Thomas: “If we question what we mean by science and scientific method in relation to the military, what has been seen as the rise of a new monolithic paradigm suddenly fractures and becomes part of a long-standing string of debates in both the military and science about how good our metaphors and models really are. These are debates about the strength and integrity of bodies of knowledge and about what is well understood and what has remained hitherto unknown.”
My ending here is embarrassingly grandiose (and, as my book manuscript exhibits, I haven’t yet kicked the habit!), but I will obnoxiously allow myself to toot my own horn on a couple of points, because I think they are important (this is, after all, the purpose of publishing in journals, is it not?)
First, my piece is the only one of these (excepting, obviously, Hughes’ review) that lectures historians rather than the scientists who are the subject of the article. Where the other pieces (and they are in the professional mainstream here) deploy the wisdom of the science studies professions to decode the historically naive understanding of how spheres of scientific practice are formed and collapse (via failure to understand the limits of “metaphors”, or the fragility of their defining “ethos”, or the complexity of the social change they sought), I am concerned that preoccupation with spheres of practice has led us in some cases to getting history wrong.
Second, though I don’t really do it in the piece, I do want to refocus from the contents of the scientific work to the contents of the “long-standing string of debates”, rather than on whatever sociological phenomenon we might take the work to illustrate. It is a strange feature of the historiography that historians identify historically interesting topics by the controversies that develop around them, and then proceed to demonstrate how scientists promoting their work were naive because they failed to avoid controversy, without really granting historical critics credit for the terms on which the controversy develops—their criticisms merely presage our theoretical ideas.
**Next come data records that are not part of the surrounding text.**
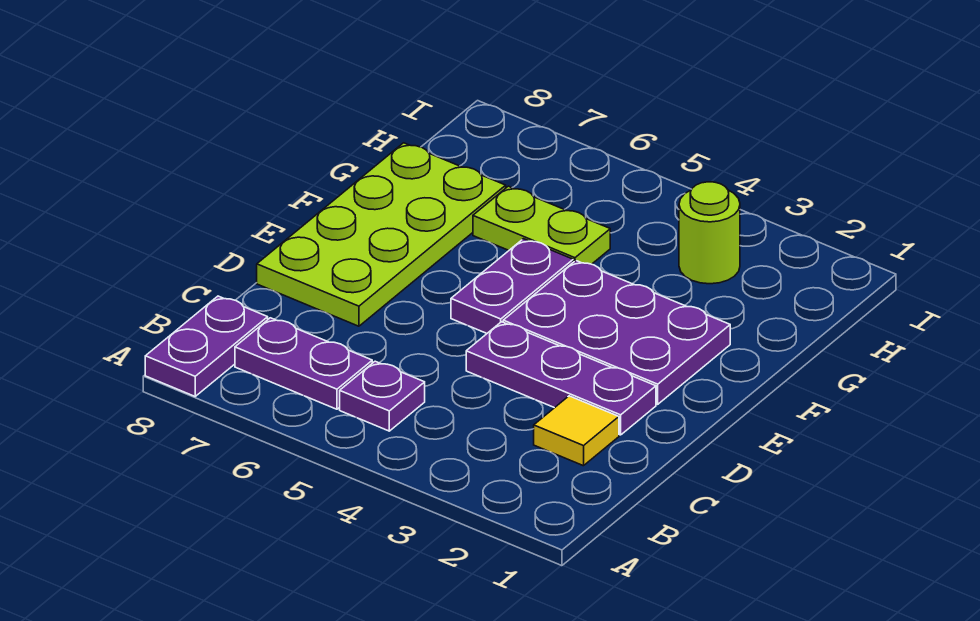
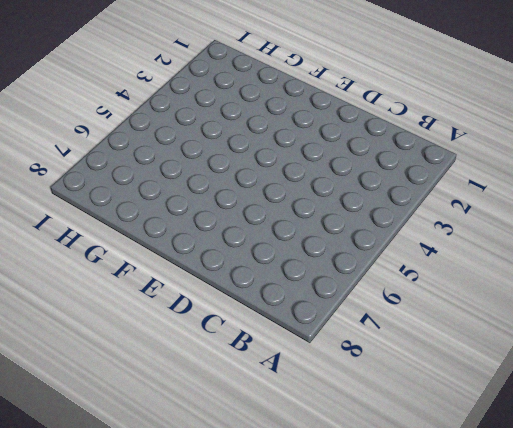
none -> purple 1x2 plate [145,296,268,396]
none -> purple 1x1 plate [340,361,425,431]

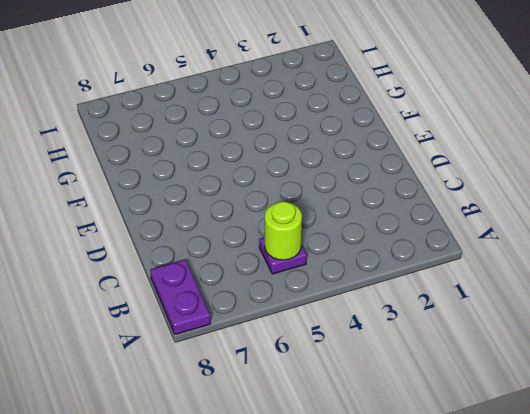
lime 1x1 round brick [265,202,302,260] -> lime 1x1 round brick moved to [679,182,740,284]
none -> purple 1x2 plate [235,318,372,409]
none -> yellow 1x1 tile [534,396,619,466]

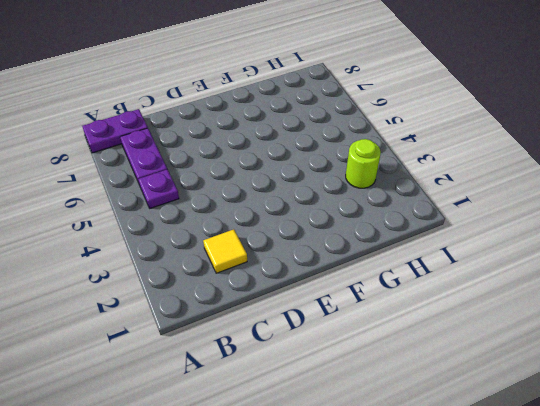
none -> purple 1x3 plate [466,322,656,435]
none -> lime 2x4 plate [257,143,506,326]

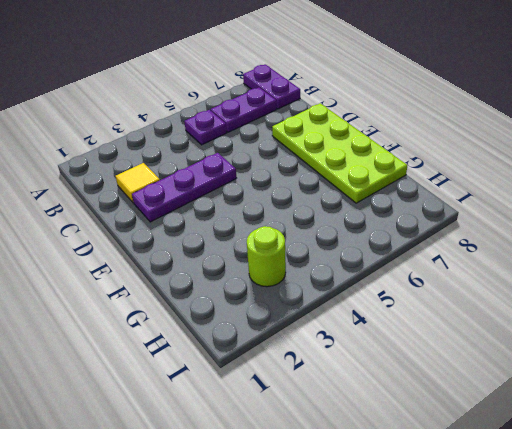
none -> purple 2x3 plate [503,261,730,404]
none -> purple 1x2 plate [451,239,573,333]

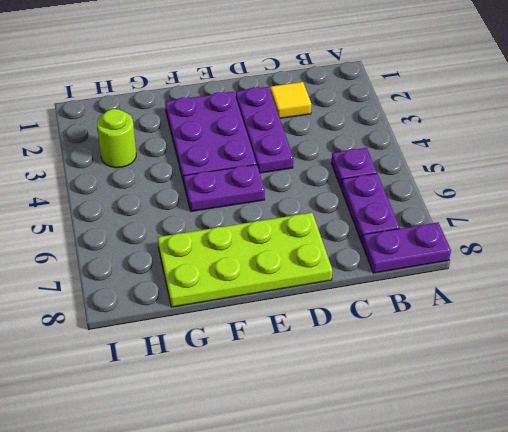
none -> lime 1x2 plate [473,186,610,264]

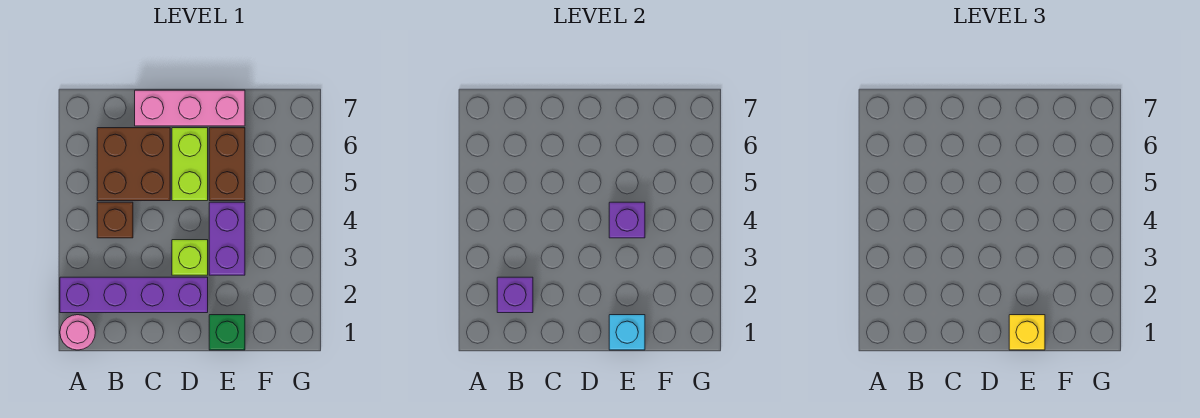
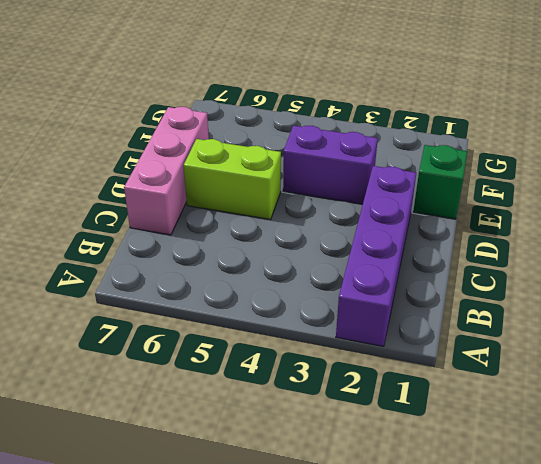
none -> pink 1x1 round brick [60,315,95,350]
none -> brown 1x1 brick [97,202,133,238]
none -> brown 2x2 brick [97,128,170,201]

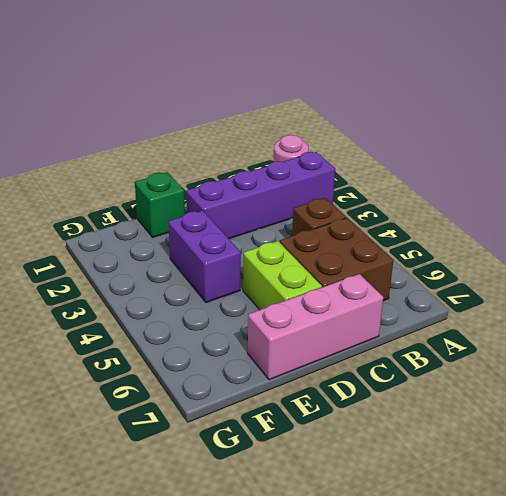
none -> lime 1x1 brick [172,240,208,275]
none -> brown 1x2 brick [209,128,245,201]
none -> purple 1x1 brick [497,277,533,313]

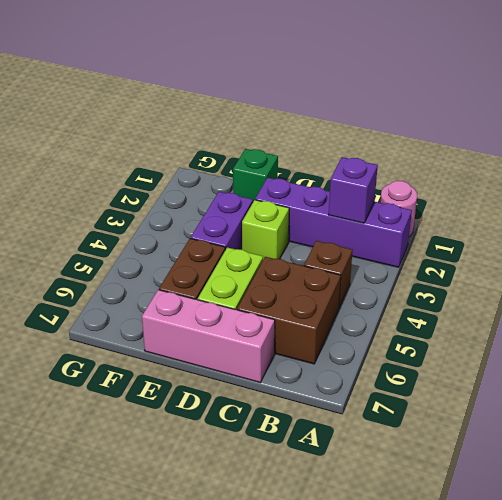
none -> cyan 1x1 brick [609,315,645,350]
none -> purple 1x1 brick [609,202,645,238]
none -> yellow 1x1 brick [1009,315,1045,350]

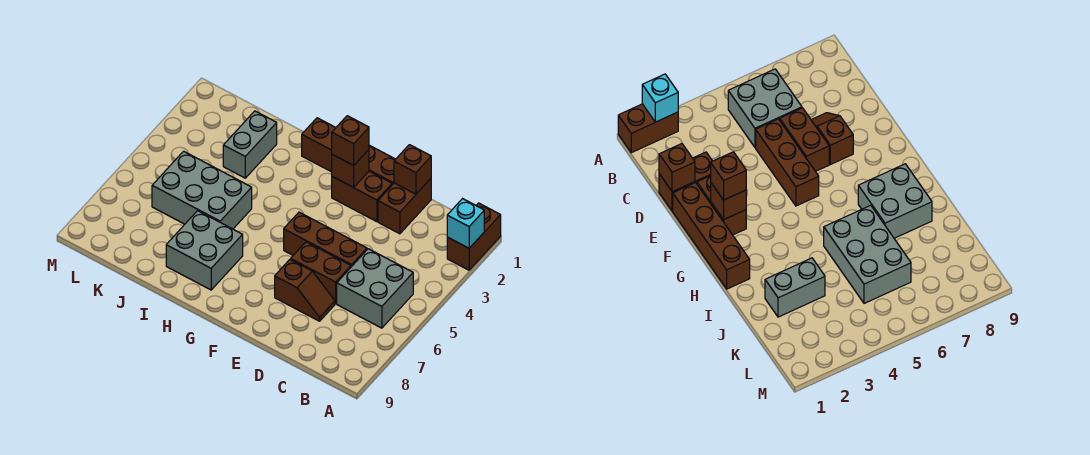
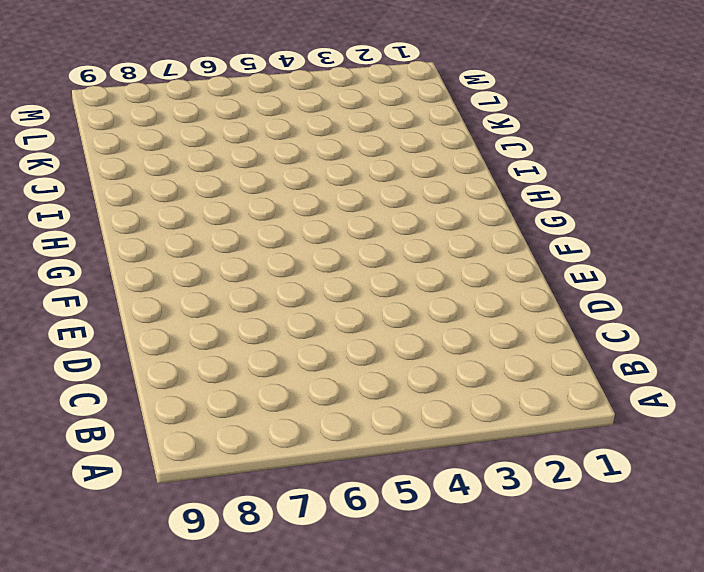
none -> brown 1x2 brick [447,203,501,270]
none -> grey 2x2 brick [337,249,413,328]
none -> brown 1x2 brick [378,179,431,234]

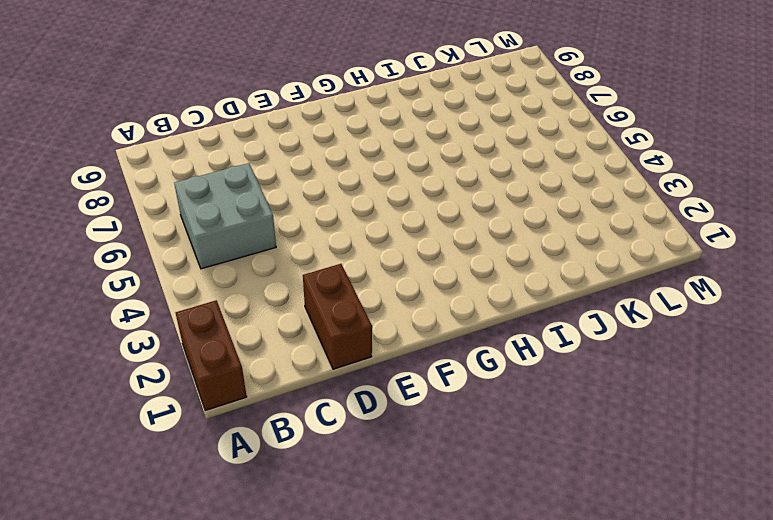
none -> brown 1x3 brick [284,212,367,267]
none -> brown 1x2 brick [291,242,351,304]
none -> brown 1x2 slope [275,259,335,321]

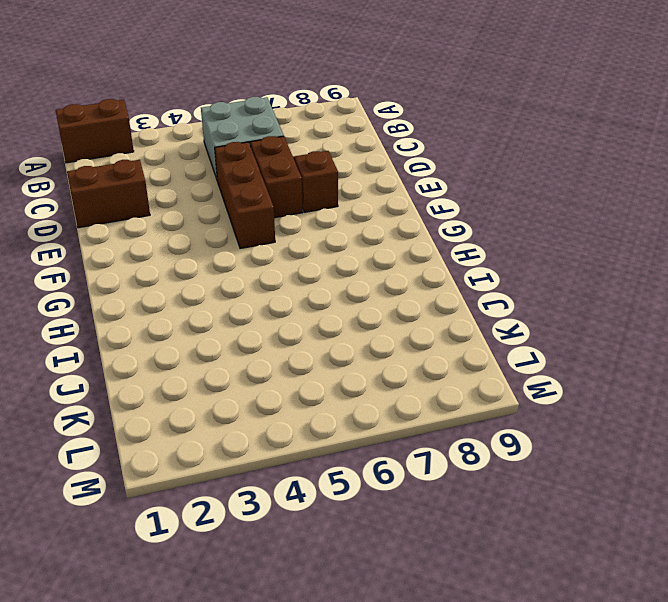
none -> brown 1x4 brick [302,118,395,185]
none -> brown 1x2 brick [332,171,392,222]
none -> grey 2x2 brick [166,211,243,290]

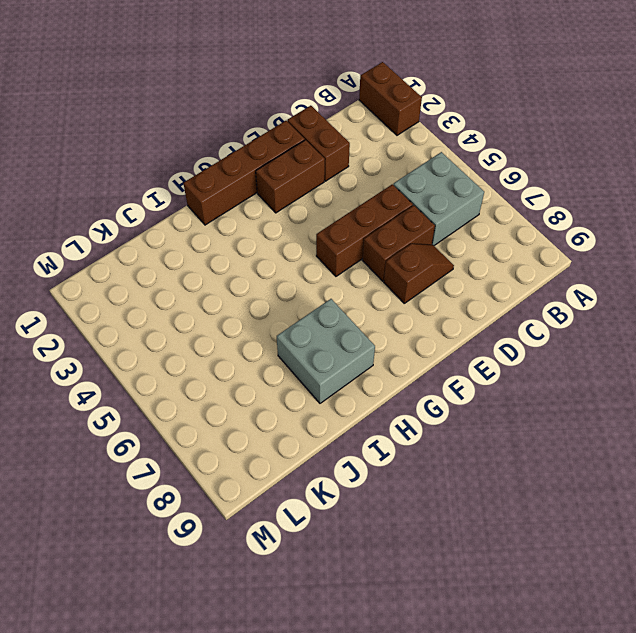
none -> grey 2x3 brick [152,151,252,229]
none -> grey 1x2 brick [223,111,277,178]
none -> cyan 1x1 brick [447,199,484,248]

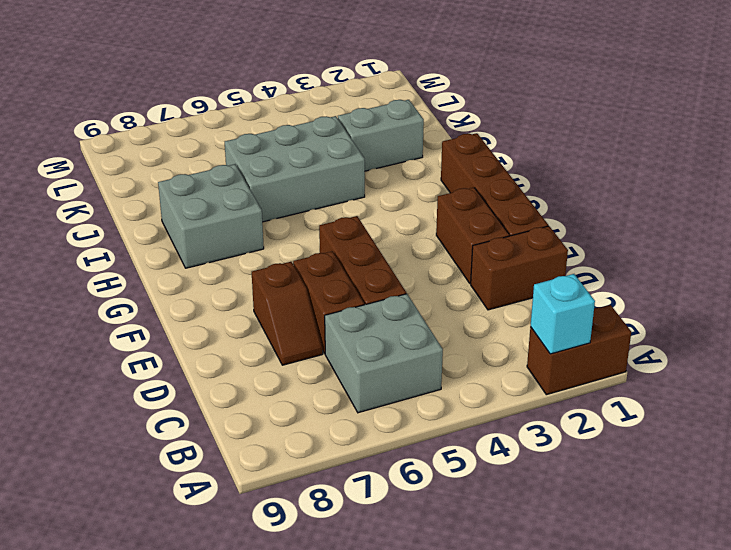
grey 2x3 brick [225,116,365,222] -> grey 2x3 brick turned to [152,151,252,229]
none -> brown 1x1 brick [394,145,431,194]
none -> brown 1x1 brick [332,150,369,187]
none -> brown 1x1 brick [332,116,369,165]

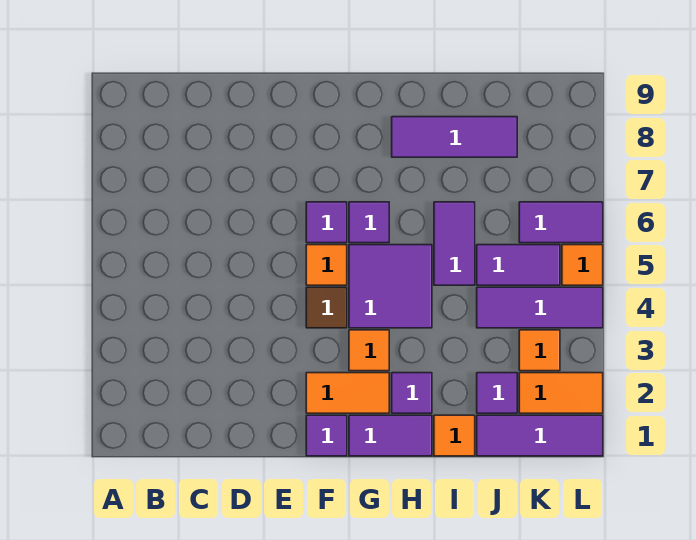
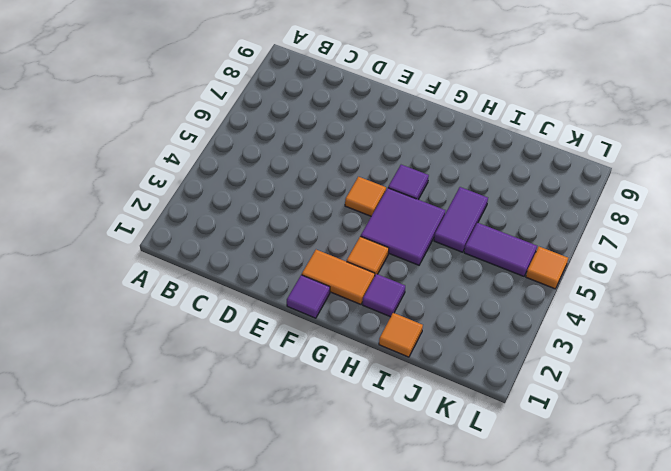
none -> brown 1x1 tile [306,287,347,328]
none -> purple 1x1 tile [306,202,347,243]
none -> purple 1x2 tile [349,415,432,456]

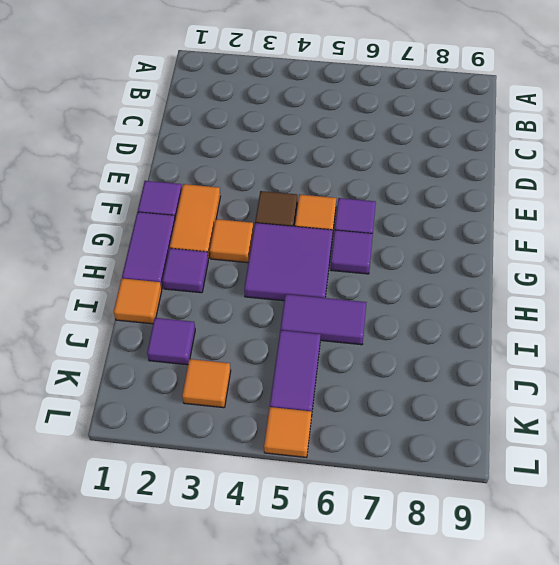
none -> purple 1x3 tile [392,117,517,157]
none -> purple 1x3 tile [477,415,603,456]
none -> purple 1x3 tile [477,287,603,328]

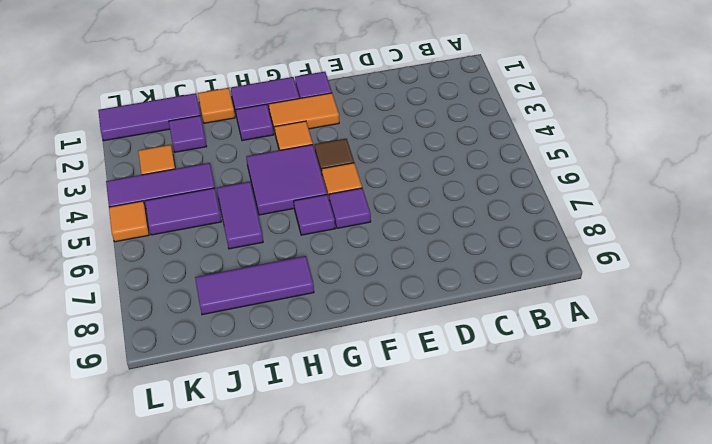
none -> orange 1x2 tile [519,373,603,413]
none -> purple 1x2 tile [519,202,603,243]

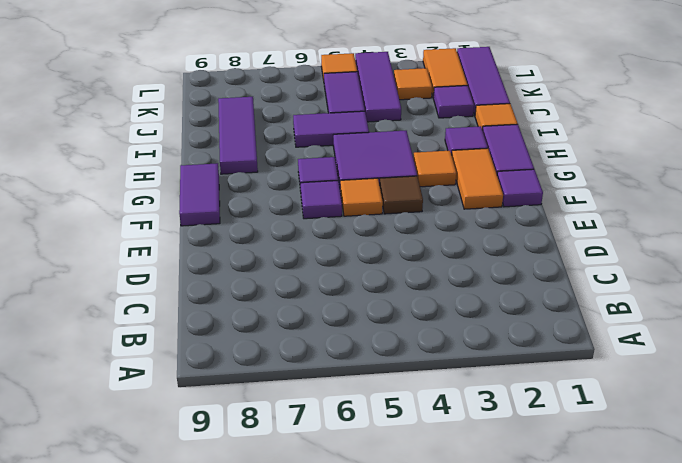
purple 1x2 tile [179,163,220,226] -> purple 1x2 tile moved to [519,202,603,243]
On bad days it feels like the history of science profession can be boiled down to the catch-phrase: “Science: Useful, But Don’t Believe the Hype!” Historical case example becomes just a tool used to make this point. It may be that we feel no one in even an audience larger than four or five people is interested in hearing a more localized message, which is why the best conversations always seem to take place somewhere other than in public fora.